“Allred is daring Portland directors to think bigger, grander, and zanier." - bennet Campbell Ferguson - Journalist
writer, director, producer, cinematographer, editor, reality-architect
“I immediately recognized her as a compelling and original talent, someone whose work should be supported in every way. Her broad perspective on human nature is vividly evident in this script, as is her remarkable openness of heart. She takes the ordinary, blends the known and unknown, yet provides no easy explanations. Her gift is to love it all passionately and compassionately.” - Ellen Parks, Casting Director/Professor at NYU Tisch & Columbia University
Welcome to my personal artist’s website, where I get weirder and wilder.
My production company site can be found here: Allred Films.
What is art if not a vehicle for liberation? To make art is to stretch into the far reaches of imagination, to pierce the veil of hidden desires, to embrace truths that even the bravest among us fear exposing.
Process-Oriented Filmmaking: Art and Reality Interwoven
While my primary medium is film—as a screenwriter, director, producer, cinematographer, and editor—I’d argue that my true medium is reality itself. Art is not a product but a process, a constant unfolding, where perception is the primary tool. Through our interaction with what appears to be the “outer” world, we architect the reality around us. I explore this deeper in my essay The Metaverse vs. the Holographic Universe—a topic that lies at the heart of my artistic curiosity.
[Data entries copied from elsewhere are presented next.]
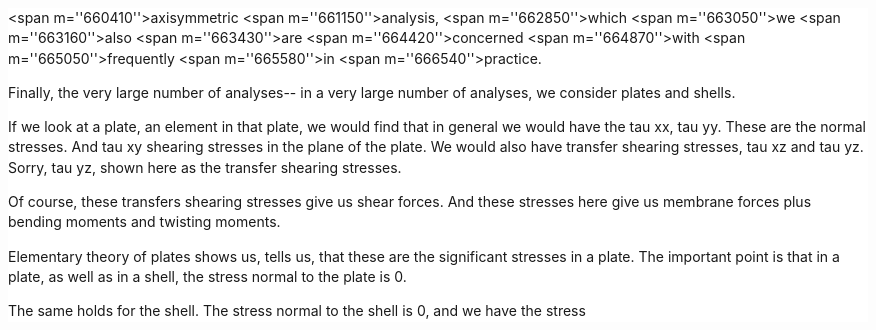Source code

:   <span m=''660410''>axisymmetric</span> <span m=''661150''>analysis,</span> <span
  m=''662850''>which</span> <span m=''663050''>we</span> <span m=''663160''>also</span>
  <span m=''663430''>are</span> <span m=''664420''>concerned</span> <span m=''664870''>with</span>
  <span m=''665050''>frequently</span> <span m=''665580''>in</span> <span m=''666540''>practice.</span>
  </p><p><span m=''668450''>Finally,</span> <span m=''669320''>the</span> <span m=''670170''>very</span>
  <span m=''671065''>large</span> <span m=''671730''>number</span> <span m=''671980''>of</span>
  <span m=''672160''>analyses--</span> <span m=''673330''>in</span> <span m=''674060''>a</span>
  <span m=''674430''>very</span> <span m=''674680''>large</span> <span m=''675000''>number</span>
  <span m=''675160''>of</span> <span m=''675240''>analyses,</span> <span m=''675730''>we</span>
  <span m=''675850''>consider</span> <span m=''676590''>plates</span> <span m=''677040''>and</span>
  <span m=''677220''>shells.</span> </p><p><span m=''679080''>If</span> <span m=''679290''>we</span>
  <span m=''679410''>look</span> <span m=''679640''>at</span> <span m=''680300''>a</span>
  <span m=''680420''>plate,</span> <span m=''681880''>an</span> <span m=''682000''>element</span>
  <span m=''682370''>in</span> <span m=''682500''>that</span> <span m=''682760''>plate,</span>
  <span m=''683770''>we</span> <span m=''683930''>would</span> <span m=''684120''>find</span>
  <span m=''684980''>that</span> <span m=''685330''>in</span> <span m=''685520''>general</span>
  <span m=''685980''>we</span> <span m=''686140''>would</span> <span m=''686460''>have</span>
  <span m=''687230''>the</span> <span m=''687400''>tau</span> <span m=''687800''>xx,</span>
  <span m=''688640''>tau</span> <span m=''689110''>yy.</span> <span m=''690240''>These
  are</span> <span m=''690480''>the</span> <span m=''690760''>normal</span> <span
  m=''691040''>stresses.</span> <span m=''692400''>And</span> <span m=''692970''>tau</span>
  <span m=''693430''>xy</span> <span m=''693840''>shearing</span> <span m=''694240''>stresses</span>
  <span m=''695730''>in</span> <span m=''695980''>the</span> <span m=''696090''>plane</span>
  <span m=''696510''>of</span> <span m=''696640''>the</span> <span m=''696720''>plate.</span>
  <span m=''697530''>We</span> <span m=''697670''>would</span> <span m=''697810''>also</span>
  <span m=''698100''>have</span> <span m=''698650''>transfer</span> <span m=''699130''>shearing</span>
  <span m=''699480''>stresses,</span> <span m=''700060''>tau</span> <span m=''700290''>xz</span>
  <span m=''701250''>and</span> <span m=''701470''>tau</span> <span m=''701920''>yz.</span>
  <span m=''703230''>Sorry,</span> <span m=''703740''>tau</span> <span m=''703960''>yz,</span>
  <span m=''705730''>shown</span> <span m=''706050''>here</span> <span m=''706690''>as</span>
  <span m=''706970''>the</span> <span m=''707290''>transfer</span> <span m=''707740''>shearing</span>
  <span m=''708070''>stresses.</span> </p><p><span m=''709450''>Of</span> <span m=''709620''>course,</span>
  <span m=''709890''>these</span> <span m=''710110''>transfers</span> <span m=''710590''>shearing</span>
  <span m=''710900''>stresses</span> <span m=''711490''>give</span> <span m=''711770''>us</span>
  <span m=''712490''>shear</span> <span m=''713920''>forces.</span> <span m=''716020''>And</span>
  <span m=''716920''>these</span> <span m=''717400''>stresses</span> <span m=''717900''>here</span>
  <span m=''718450''>give</span> <span m=''718710''>us</span> <span m=''719030''>membrane</span>
  <span m=''720130''>forces</span> <span m=''721250''>plus</span> <span m=''723890''>bending</span>
  <span m=''724280''>moments</span> <span m=''724920''>and</span> <span m=''725210''>twisting</span>
  <span m=''725600''>moments.</span> </p><p><span m=''727810''>Elementary</span> <span
  m=''728600''>theory</span> <span m=''728915''>of</span> <span m=''729230''>plates</span>
  <span m=''729700''>shows</span> <span m=''730130''>us,</span> <span m=''730300''>tells</span>
  <span m=''730610''>us,</span> <span m=''730790''>that</span> <span m=''731060''>these</span>
  <span m=''731330''>are</span> <span m=''731530''>the</span> <span m=''731640''>significant</span>
  <span m=''732320''>stresses</span> <span m=''732840''>in</span> <span m=''733240''>a</span>
  <span m=''733350''>plate.</span> <span m=''734370''>The</span> <span m=''734500''>important</span>
  <span m=''734970''>point</span> <span m=''735250''>is</span> <span m=''735410''>that</span>
  <span m=''736390''>in</span> <span m=''736540''>a</span> <span m=''736590''>plate,</span>
  <span m=''737350''>as</span> <span m=''737580''>well</span> <span m=''737810''>as</span>
  <span m=''737940''>in</span> <span m=''738010''>a</span> <span m=''738080''>shell,</span>
  <span m=''738570''>the</span> <span m=''739030''>stress</span> <span m=''739650''>normal</span>
  <span m=''740180''>to</span> <span m=''740300''>the</span> <span m=''740430''>plate</span>
  <span m=''740980''>is</span> <span m=''741540''>0.</span> </p><p><span m=''743790''>The</span>
  <span m=''743930''>same</span> <span m=''744240''>holds</span> <span m=''744560''>for</span>
  <span m=''744680''>the</span> <span m=''744810''>shell.</span> <span m=''745320''>The</span>
  <span m=''745460''>stress</span> <span m=''745990''>normal</span> <span m=''746420''>to</span>
  <span m=''746530''>the</span> <span m=''746620''>shell</span> <span m=''747210''>is</span>
  <span m=''747390''>0,</span> <span m=''747960''>and</span> <span m=''748170''>we</span>
  <span m=''748290''>have</span> <span m=''748970''>the</span> <span m=''749230''>stress</span>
This philosophy led me to develop a unique style of filmmaking, which I used in my first feature film and later in my short film Sacred Fool. I call it process-oriented filmmaking. It’s not just improvisation; it’s a method where the process of making a film—and the real-world events that unfold during its creation—become integral to the story itself.
Art informs reality, and reality informs art. The two begin to blur.
the watcher’s game - Feature film in development
The Watcher’s Game is a feature film that blends science fiction, mysticism, and cinema verité into a vibrant, immersive story about consciousness, perception, and creation. Filmed between Sayulita, Mexico and Chicago, the story follows Elijah, a young man who plays an augmented reality game so intense it begins to alter his perception of the world, and thereby alters reality itself. After “winning” the game, he awakens in a new timeline with no memory of who he is—only fragments that lead him deeper into questions of identity, illusion, and creation.
The film will be shot in a hybrid style that combines lush, intimate cinematography with spontaneous, vérité-inspired moments. It will be colorful, vibrant, and alive—evoking both the sensory richness of the physical world and the shifting nature of perception. I will use layered sound design, dreamlike pacing, and visual reframing to immerse viewers in the character’s inner state as much as the outer world. It will be taut with suspense and tension as Elijah navigates this new timeline, but will also include quiet, meditative reprieves where cinema itself becomes a mirror of perception—where images, sounds, and story slow down to invite contemplation.
The film will be made using my process-oriented filmmaking method, in which real-life events and improvisation become part of the narrative itself. While there is a strong narrative structure and clear story arc, some of the characters, locations, and scenes will emerge organically through the filmmaking process. In this way, the content and the process mirror each other: the film is about reality as a malleable simulation, and it will be created in a way that reflects that philosophy. This method requires deep trust, nimble collaboration, and a small, flexible crew able to respond intuitively to unfolding events.
This filmmaking method is one I’ve developed and refined over time, first with my debut feature film and later in my short, Sacred Fool. In both, I worked with actors whose emotional truths and lived experiences became entangled with the narrative—but just as crucial were the events that unfolded around us in real time. Unplanned interactions, environmental shifts, and spontaneous moments on set often wove themselves into the film’s fabric. This process demands deep presence and vulnerability from both cast and crew. It opens a space for cinematic alchemy, where fiction and life intermingle and the unexpected becomes essential.
The audience’s experience will be one of immersion—emotionally, psychologically, and sensorially. Rather than being handed answers, viewers are invited into a layered, liminal experience where reality bends and questions deepen. The tone will shift between grounded realism and the surreal logic of dreams. As reality fractures and reforms, the viewer is invited into a participatory gaze—one where watching becomes a generative act and they become attuned to the flickering edge where perception gives birth to reality.